▶ [SET EXERCISE] Rewrite the items below, substituting "camera" for each occurrence of "pose" and leaving every other character unchanged.

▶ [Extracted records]
_ _ _ _ _
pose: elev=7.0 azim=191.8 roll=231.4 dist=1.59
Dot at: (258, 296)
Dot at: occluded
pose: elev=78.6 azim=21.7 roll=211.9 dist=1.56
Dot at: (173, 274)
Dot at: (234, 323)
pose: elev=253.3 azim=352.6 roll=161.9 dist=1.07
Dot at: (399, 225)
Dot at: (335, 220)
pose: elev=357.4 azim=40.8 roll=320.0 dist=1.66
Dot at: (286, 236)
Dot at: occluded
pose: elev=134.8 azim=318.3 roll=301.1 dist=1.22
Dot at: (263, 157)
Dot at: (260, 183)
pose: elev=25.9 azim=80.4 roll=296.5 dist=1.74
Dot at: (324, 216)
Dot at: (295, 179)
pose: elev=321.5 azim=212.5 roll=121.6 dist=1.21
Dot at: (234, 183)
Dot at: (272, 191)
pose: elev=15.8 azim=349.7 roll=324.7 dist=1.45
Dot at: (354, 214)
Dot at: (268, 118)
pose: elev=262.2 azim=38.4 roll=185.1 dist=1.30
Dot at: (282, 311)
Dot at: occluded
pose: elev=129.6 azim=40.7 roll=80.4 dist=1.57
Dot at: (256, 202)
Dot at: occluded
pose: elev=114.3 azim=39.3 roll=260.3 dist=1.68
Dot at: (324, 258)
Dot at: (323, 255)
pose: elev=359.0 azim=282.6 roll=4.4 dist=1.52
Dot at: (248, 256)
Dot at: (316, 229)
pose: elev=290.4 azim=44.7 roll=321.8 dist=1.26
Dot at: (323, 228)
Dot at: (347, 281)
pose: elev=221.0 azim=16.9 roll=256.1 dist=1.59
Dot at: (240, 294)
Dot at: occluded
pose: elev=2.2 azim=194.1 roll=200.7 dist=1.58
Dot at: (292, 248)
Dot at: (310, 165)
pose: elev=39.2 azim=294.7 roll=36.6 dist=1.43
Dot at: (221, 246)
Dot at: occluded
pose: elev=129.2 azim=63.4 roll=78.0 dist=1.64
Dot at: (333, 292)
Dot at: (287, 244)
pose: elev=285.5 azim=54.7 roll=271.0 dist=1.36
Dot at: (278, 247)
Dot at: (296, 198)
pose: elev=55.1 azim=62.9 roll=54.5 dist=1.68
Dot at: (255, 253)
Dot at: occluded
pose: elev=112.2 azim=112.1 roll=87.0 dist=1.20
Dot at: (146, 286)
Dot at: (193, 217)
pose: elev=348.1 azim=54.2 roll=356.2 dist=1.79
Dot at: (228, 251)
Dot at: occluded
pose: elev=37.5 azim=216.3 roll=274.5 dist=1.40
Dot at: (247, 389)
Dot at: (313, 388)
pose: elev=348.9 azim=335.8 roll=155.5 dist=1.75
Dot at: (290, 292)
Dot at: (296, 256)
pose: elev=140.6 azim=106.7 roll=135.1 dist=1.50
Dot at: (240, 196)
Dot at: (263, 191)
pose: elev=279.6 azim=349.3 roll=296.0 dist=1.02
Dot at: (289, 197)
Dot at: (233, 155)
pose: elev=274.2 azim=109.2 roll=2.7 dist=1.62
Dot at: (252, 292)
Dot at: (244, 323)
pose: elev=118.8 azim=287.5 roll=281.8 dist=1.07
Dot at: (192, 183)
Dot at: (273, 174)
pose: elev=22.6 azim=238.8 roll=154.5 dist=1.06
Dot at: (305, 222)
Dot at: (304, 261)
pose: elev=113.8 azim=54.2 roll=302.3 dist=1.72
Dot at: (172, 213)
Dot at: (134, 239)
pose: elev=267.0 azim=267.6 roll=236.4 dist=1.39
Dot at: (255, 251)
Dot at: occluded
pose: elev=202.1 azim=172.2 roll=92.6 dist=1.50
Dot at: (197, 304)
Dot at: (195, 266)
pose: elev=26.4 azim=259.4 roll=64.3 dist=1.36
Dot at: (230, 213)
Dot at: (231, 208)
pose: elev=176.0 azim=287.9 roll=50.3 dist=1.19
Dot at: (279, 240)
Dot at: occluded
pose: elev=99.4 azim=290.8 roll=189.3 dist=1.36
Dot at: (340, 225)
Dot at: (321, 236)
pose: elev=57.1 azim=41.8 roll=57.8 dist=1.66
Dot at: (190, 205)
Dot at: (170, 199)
_ _ _ _ _
▶ [WRITTEN RESPONSE]
camera: elev=7.0 azim=191.8 roll=231.4 dist=1.59
Dot at: (258, 296)
Dot at: occluded
camera: elev=78.6 azim=21.7 roll=211.9 dist=1.56
Dot at: (173, 274)
Dot at: (234, 323)
camera: elev=253.3 azim=352.6 roll=161.9 dist=1.07
Dot at: (399, 225)
Dot at: (335, 220)
camera: elev=357.4 azim=40.8 roll=320.0 dist=1.66
Dot at: (286, 236)
Dot at: occluded
camera: elev=134.8 azim=318.3 roll=301.1 dist=1.22
Dot at: (263, 157)
Dot at: (260, 183)
camera: elev=25.9 azim=80.4 roll=296.5 dist=1.74
Dot at: (324, 216)
Dot at: (295, 179)
camera: elev=321.5 azim=212.5 roll=121.6 dist=1.21
Dot at: (234, 183)
Dot at: (272, 191)
camera: elev=15.8 azim=349.7 roll=324.7 dist=1.45
Dot at: (354, 214)
Dot at: (268, 118)
camera: elev=262.2 azim=38.4 roll=185.1 dist=1.30
Dot at: (282, 311)
Dot at: occluded
camera: elev=129.6 azim=40.7 roll=80.4 dist=1.57
Dot at: (256, 202)
Dot at: occluded
camera: elev=114.3 azim=39.3 roll=260.3 dist=1.68
Dot at: (324, 258)
Dot at: (323, 255)
camera: elev=359.0 azim=282.6 roll=4.4 dist=1.52
Dot at: (248, 256)
Dot at: (316, 229)
camera: elev=290.4 azim=44.7 roll=321.8 dist=1.26
Dot at: (323, 228)
Dot at: (347, 281)
camera: elev=221.0 azim=16.9 roll=256.1 dist=1.59
Dot at: (240, 294)
Dot at: occluded
camera: elev=2.2 azim=194.1 roll=200.7 dist=1.58
Dot at: (292, 248)
Dot at: (310, 165)
camera: elev=39.2 azim=294.7 roll=36.6 dist=1.43
Dot at: (221, 246)
Dot at: occluded
camera: elev=129.2 azim=63.4 roll=78.0 dist=1.64
Dot at: (333, 292)
Dot at: (287, 244)
camera: elev=285.5 azim=54.7 roll=271.0 dist=1.36
Dot at: (278, 247)
Dot at: (296, 198)
camera: elev=55.1 azim=62.9 roll=54.5 dist=1.68
Dot at: (255, 253)
Dot at: occluded
camera: elev=112.2 azim=112.1 roll=87.0 dist=1.20
Dot at: (146, 286)
Dot at: (193, 217)
camera: elev=348.1 azim=54.2 roll=356.2 dist=1.79
Dot at: (228, 251)
Dot at: occluded
camera: elev=37.5 azim=216.3 roll=274.5 dist=1.40
Dot at: (247, 389)
Dot at: (313, 388)
camera: elev=348.9 azim=335.8 roll=155.5 dist=1.75
Dot at: (290, 292)
Dot at: (296, 256)
camera: elev=140.6 azim=106.7 roll=135.1 dist=1.50
Dot at: (240, 196)
Dot at: (263, 191)
camera: elev=279.6 azim=349.3 roll=296.0 dist=1.02
Dot at: (289, 197)
Dot at: (233, 155)
camera: elev=274.2 azim=109.2 roll=2.7 dist=1.62
Dot at: (252, 292)
Dot at: (244, 323)
camera: elev=118.8 azim=287.5 roll=281.8 dist=1.07
Dot at: (192, 183)
Dot at: (273, 174)
camera: elev=22.6 azim=238.8 roll=154.5 dist=1.06
Dot at: (305, 222)
Dot at: (304, 261)
camera: elev=113.8 azim=54.2 roll=302.3 dist=1.72
Dot at: (172, 213)
Dot at: (134, 239)
camera: elev=267.0 azim=267.6 roll=236.4 dist=1.39
Dot at: (255, 251)
Dot at: occluded
camera: elev=202.1 azim=172.2 roll=92.6 dist=1.50
Dot at: (197, 304)
Dot at: (195, 266)
camera: elev=26.4 azim=259.4 roll=64.3 dist=1.36
Dot at: (230, 213)
Dot at: (231, 208)
camera: elev=176.0 azim=287.9 roll=50.3 dist=1.19
Dot at: (279, 240)
Dot at: occluded
camera: elev=99.4 azim=290.8 roll=189.3 dist=1.36
Dot at: (340, 225)
Dot at: (321, 236)
camera: elev=57.1 azim=41.8 roll=57.8 dist=1.66
Dot at: (190, 205)
Dot at: (170, 199)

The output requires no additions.